Signs of diabetes in cats
As well as drinking a lot, diabetic cats may also display increased hunger, lethargy, excessive weeing and weight loss. In some cats, diabetes can affect the nervous system, so the animal finds it difficult to straighten its back legs. This is usually referred to as a ‘plantigrade stance’, and the condition makes walking and jumping very difficult.
It can be hard to monitor your cat’s water intake as they often drink (unseen) from puddles, toilets or dripping taps. But if you notice your cat drinking more and showing other related signs of diabetes, do speak to your vet as soon as possible.
Is your cat drinking more because of kidney disease?
Your cat’s kidneys do two things: filter waste from the body, and concentrate the urine when your cat needs to retain water (if they’re drinking less, for example). Historically, the domestic cat evolved from animals in dry areas, such as Egypt. Due to this ancestry, and the frequent need to retain water in hot, arid climates, a cat’s kidneys work very efficiently. However, this also leaves them vulnerable if they do develop kidney problems. Given that the kidneys naturally deteriorate with age, older cats can often suffer from kidney disease and chronic kidney failure.
Signs of kidney disease in cats
Extreme thirst is usually the first symptom of kidney disease in cats. But as the toxins build up in their blood, your cat is likely to eat less, feel nauseous or even be sick.
It’s important to seek your vet’s advice if you notice any of these symptoms. Accidental poisoning can also cause kidney damage in cats of any age. Anti-freeze is a common culprit, and should always be kept out of your pet’s reach.
Is your cat drinking more because of hyperthyroidism?
Older cats can develop an overactive thyroid gland, which is a condition known as hyperthyroidism (unlike older dogs, which are more prone to hypothyroidism – an underactive thyroid gland).
Signs of hyperthyroidism in cats
Metabolic rate, vitality and coordination are all controlled by the thyroid gland – so if it’s working more frantically than it should be, your cat will be irritable and skittish, and may even pant.
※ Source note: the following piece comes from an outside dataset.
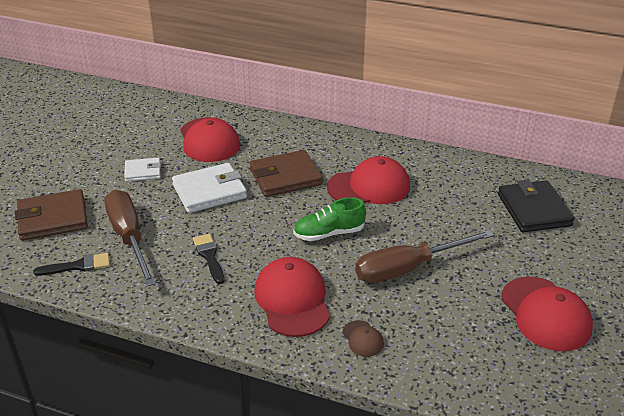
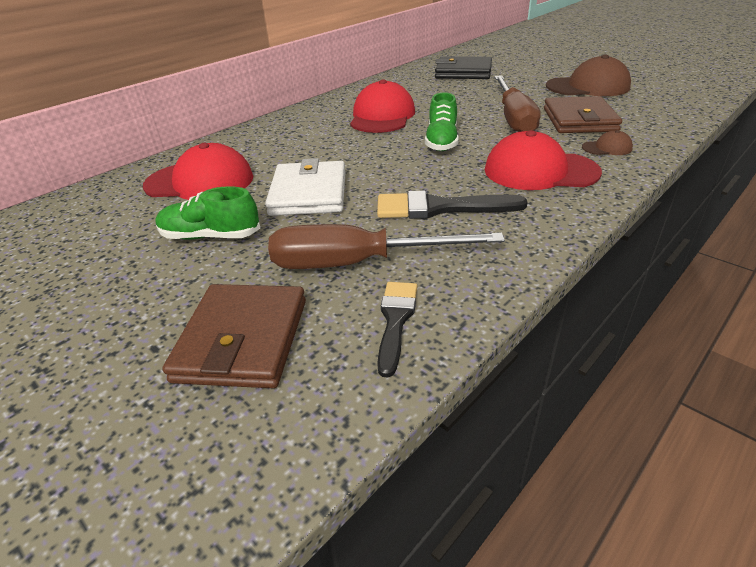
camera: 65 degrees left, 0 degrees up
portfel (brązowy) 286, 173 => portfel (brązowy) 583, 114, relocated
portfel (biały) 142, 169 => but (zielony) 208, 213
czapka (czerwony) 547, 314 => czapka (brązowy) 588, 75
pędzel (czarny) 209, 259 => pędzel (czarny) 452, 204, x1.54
Other symptoms of hyperthyroidism include drinking and weeing more frequently, and losing weight, despite eating more.
Hyperthyroidism can occur in any breed, at any age, but it’s more likely to develop in cats as they get older. Your vet will be able to recommend thyroid medication that can help.
Other reasons for your cat drinking more water
While these conditions may explain why an old cat is drinking a lot of water, there could be other causes, such as urinary tract infections, liver disease, or increased thirst after a bout of vomiting or diarrhoea.